◆ **Aim of the task**
All lines from the one containing "167 452 10.04" through the end of the data below must be reproduced exactly, and no others.

----- Records for the exercise -----

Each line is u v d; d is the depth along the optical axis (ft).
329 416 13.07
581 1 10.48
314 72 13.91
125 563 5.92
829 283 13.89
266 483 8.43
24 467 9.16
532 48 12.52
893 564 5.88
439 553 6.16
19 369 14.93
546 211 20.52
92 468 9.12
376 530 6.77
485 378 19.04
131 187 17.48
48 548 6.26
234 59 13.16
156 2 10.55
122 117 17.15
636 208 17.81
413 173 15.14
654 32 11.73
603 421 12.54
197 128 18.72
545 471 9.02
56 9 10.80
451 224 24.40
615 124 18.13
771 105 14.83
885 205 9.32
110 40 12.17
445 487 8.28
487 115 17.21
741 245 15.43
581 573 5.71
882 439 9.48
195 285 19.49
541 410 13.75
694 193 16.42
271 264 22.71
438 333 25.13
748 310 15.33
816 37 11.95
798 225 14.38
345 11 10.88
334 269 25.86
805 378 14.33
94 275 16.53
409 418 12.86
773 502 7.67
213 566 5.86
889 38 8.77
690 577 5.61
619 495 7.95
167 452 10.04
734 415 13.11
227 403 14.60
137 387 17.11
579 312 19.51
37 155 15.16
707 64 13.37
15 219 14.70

-----

◆ **Written response**
167 452 10.04
734 415 13.11
227 403 14.60
137 387 17.11
579 312 19.51
37 155 15.16
707 64 13.37
15 219 14.70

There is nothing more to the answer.